Have you ever had the chance to meet an idol? Or have that moment when someone influential in your field walks through the door, heading your way?
No longer does one have to have been in the movies or walked the red carpet to be a celebrity. Someone can be famous to a niche audience due to YouTube or podcast guest spots and is just another Joe to the rest of the world.
Because of this, now, more than ever, you could very well be sitting down to a meal next to someone you’ve long-admired from afar and have the opportunity to meet them.
Maybe you simply have admired them over a length of time or maybe you feel they hold the key to taking your career to the next level.
Often we can get blinded by fame or the excitement of finally having an opportunity we’ve dreamed about for so long and instead of thinking and communicating clearly we come off aggressive, awkward, or even desperate for connection.
In order to ensure you make the most of a highly anticipated or unexpected meeting with an influencer in your space, keep the following three things in mind when networking behind the velvet rope:
1. They are just people. When we put people on such a high pedestal, or only see the greatness they post on social media, we forget they go home at the end of the day, just like us, and have a life outside of their success.
I was a college-rep for WEA (Warner/Elektra/Atlantic) and often had to host the artists that came to Philadelphia to perform.
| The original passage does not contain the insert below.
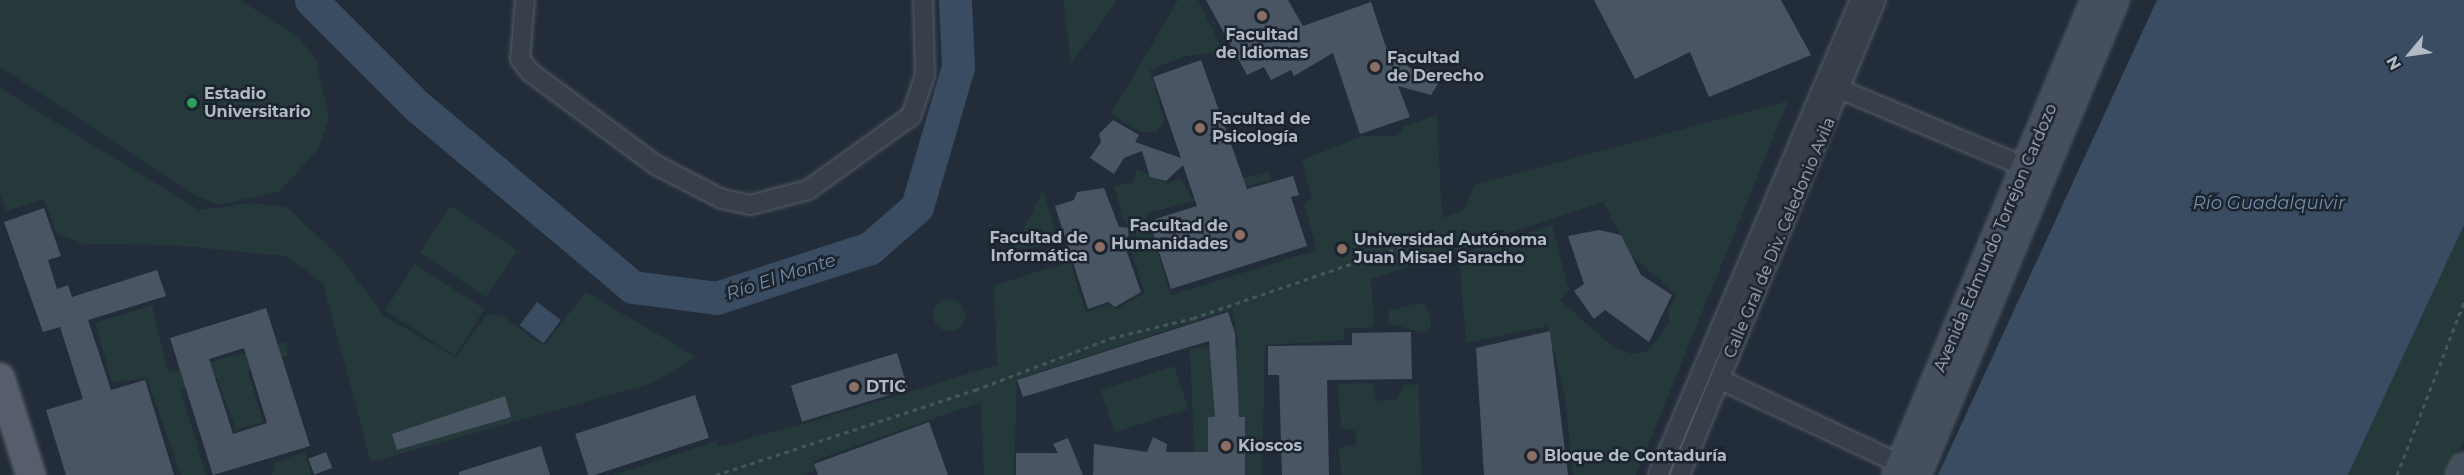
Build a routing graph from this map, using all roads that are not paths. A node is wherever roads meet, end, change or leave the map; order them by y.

I would show them around the area, make sure they had time to eat and rehearse, set up interviews with local press, etc.
It often involved spending the whole day with them and having to make small talk. Being able to ask them about their family and swap stories about growing up with siblings lead one of them to give me their cell phone number to keep in touch while they were on the road.
The fact of the matter is all people want connection of some kind. They want to feel they can relate to others and find common ground. Just like you, they are not defined by their successes or their work in general. It can be refreshing when someone can approach them and already realize this.
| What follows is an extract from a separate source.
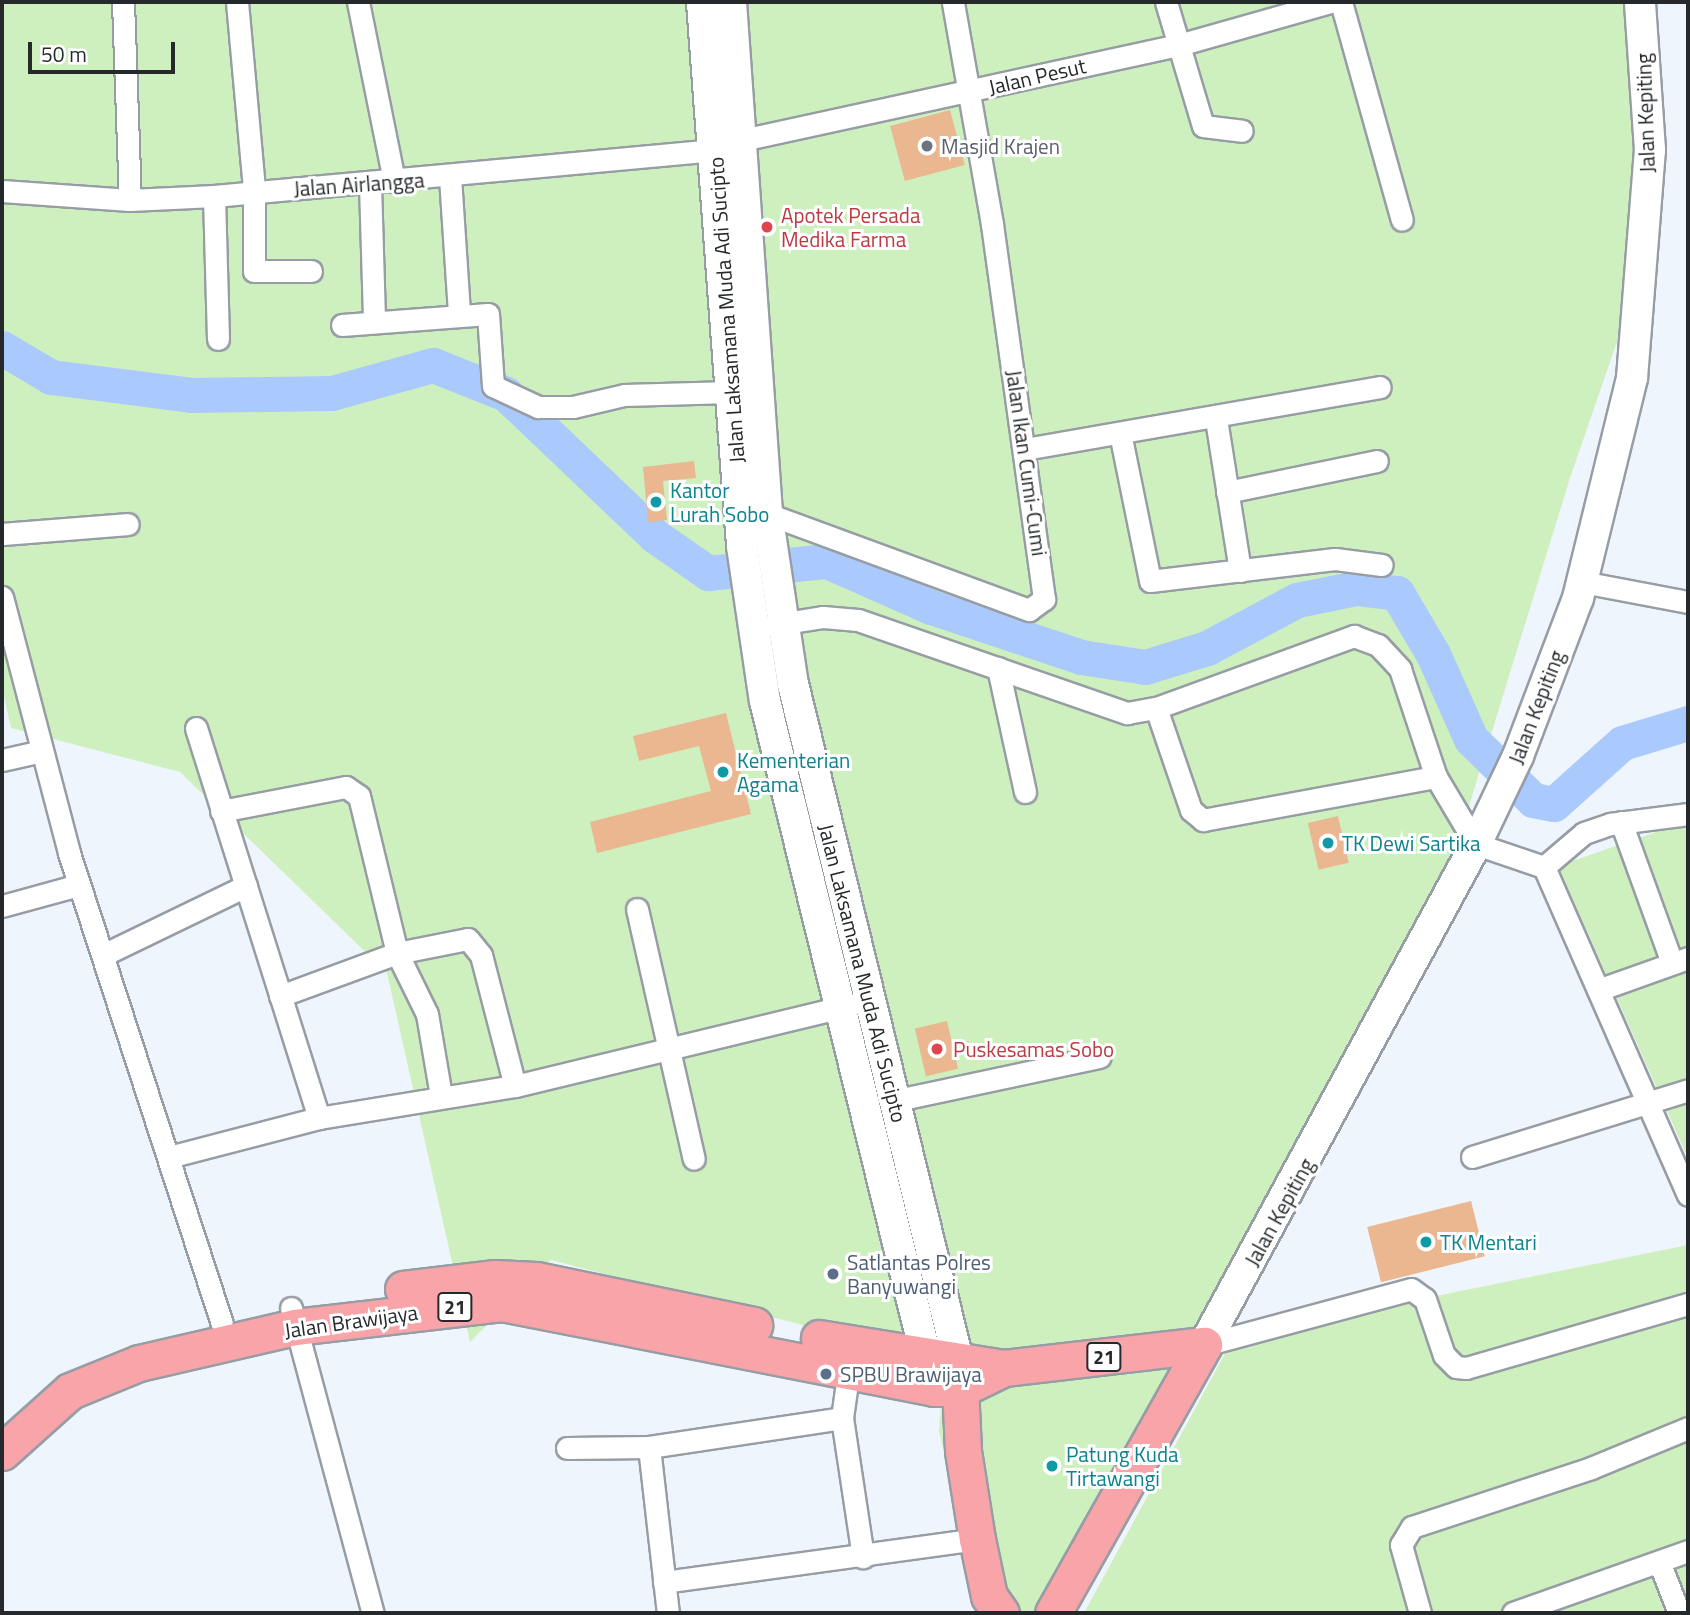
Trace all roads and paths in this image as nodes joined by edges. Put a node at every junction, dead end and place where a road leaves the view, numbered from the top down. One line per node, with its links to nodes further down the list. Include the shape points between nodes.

2. Think GIVING not getting. When people are of a certain status of popularity, you can be certain 99% of the people they come into contact with want something from them – free tips, exposure, a selfie, a hug.
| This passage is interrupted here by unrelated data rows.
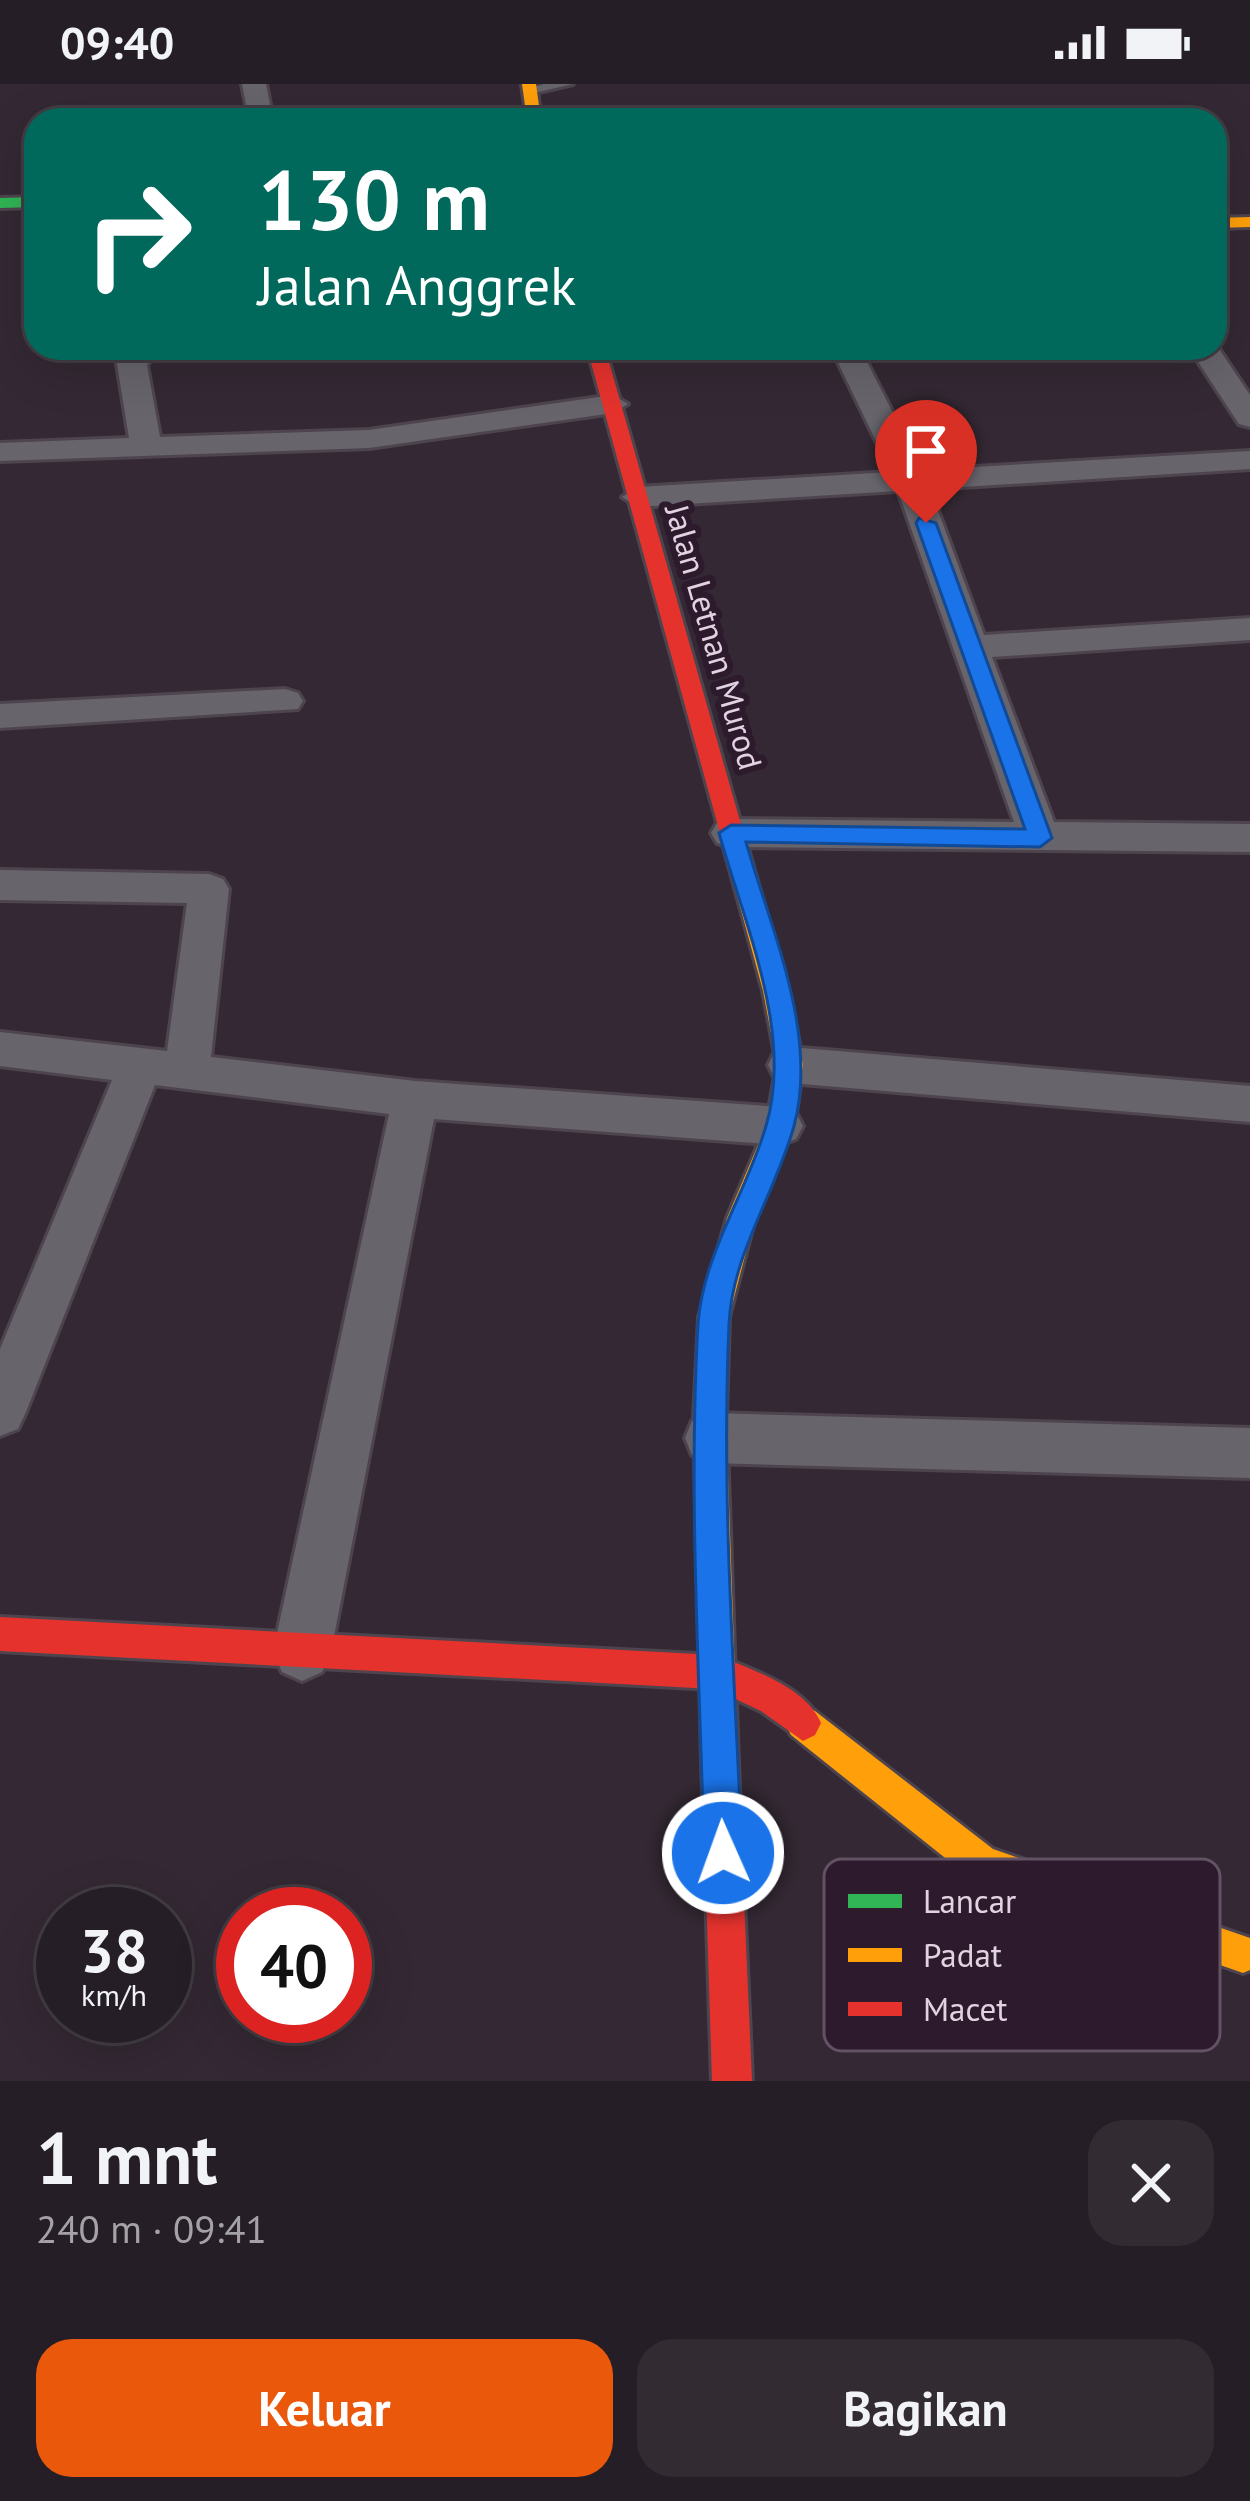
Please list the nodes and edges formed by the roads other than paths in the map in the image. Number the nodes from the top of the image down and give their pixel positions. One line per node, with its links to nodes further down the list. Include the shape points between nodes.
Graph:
1 (567, 84): 2 (lane)
2 (530, 87)
3 (135, 360): 9 (street)
4 (600, 360): 7 (street, Jalan Letnan Murod)
5 (853, 360): 12 (street)
6 (1212, 360): 8 (street)
7 (613, 404): 9 (street, via 369,439); 13 (street, Jalan Letnan Murod)
8 (1250, 418)
9 (145, 443): 10 (street)
10 (0, 452)
11 (1250, 460): 12 (street)
12 (911, 481): 13 (street); 15 (street)
13 (638, 497): 18 (street, Jalan Letnan Murod)
14 (1250, 629): 15 (street)
15 (972, 647): 19 (street)
16 (285, 701): 17 (street)
17 (0, 716)
18 (731, 833): 19 (street); 23 (street, Jalan Letnan Murod)
19 (1040, 838): 20 (street)
20 (1250, 838)
21 (0, 885): 24 (street, via 209,889)
22 (0, 1049): 24 (street)
23 (790, 1066): 26 (street); 27 (street, Jalan Letnan Murod)
24 (164, 1068): 25 (street); 28 (street)
25 (415, 1099): 27 (street); 32 (street)
26 (1250, 1104)
27 (780, 1126): 29 (street, Jalan Letnan Murod, via 741,1218 714,1317)
28 (0, 1412)
29 (711, 1438): 30 (street); 33 (street, Jalan Letnan Murod)
30 (1250, 1453)
31 (0, 1634): 32 (street)
32 (302, 1652): 33 (street)
33 (716, 1672): 34 (street, via 773,1699); 37 (street, Jalan Letnan Murod)
34 (976, 1859)
35 (1220, 1946): 36 (street)
36 (1243, 1954)
37 (732, 2081)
I don’t know about you, but I’d be pretty put off if random people on the street just wanted to hug me and snap a pic and be on their way. Focus more on treating them like a person and asking them how they are, rather than what they can do for you.
When reaching out to Derek Sivers, founder of CD Baby, I was genuinely in awe of how he ran (and sold) his business. I wrote to him out of sincere gratitude, and what came out of it was an ongoing, authentic email exchange.
Coming out of the gate asking for something puts you right in that 99% bucket and even if they agree to grant your request it’s less likely you’ll make an authentic connection and build a real relationship from that encounter.
3. It’s OK not to have a pitch. We focus so much on that 30 sec “elevator pitch” to have ready if/when we cross paths with that key contact in the elevator and want to grab their attention.
Sometimes, however, it’s best to just be yourself and have an honest-to-goodness conversation. I recently was put in touch with the head of licensing for a top network. I began to trip over my words and he kindly reminded me, “just tell me a little bit about yourself,” and we went from there.
If you are hoping to build a connection with someone who has a certain amount of influence, or anyone for that matter, it should be assumed that if a connection is made it won’t be the last time you ever speak to them.
Not to say there won’t be situations where you may never see them again and you’ve gotta take your shot, there are more opportunities these days to network with people in your industry who could highly influence the future growth of your career.
The world of social media has brought us all closer together and as long as you keep in mind that relationships built over social media still involve a human-to-human connection and treat people with relatability and respect you’ll open yourself to many more opportunities.
Remember that today’s velvet rope can move at any time – someone who’s an influencer today can be tuned out tomorrow and vise versa. You also never know how your career can be affected by connecting with someone else, no matter the size of their following.
Following the above guidelines when dealing with everyone you come into contact with can serve you well when creating authentic valuable connections.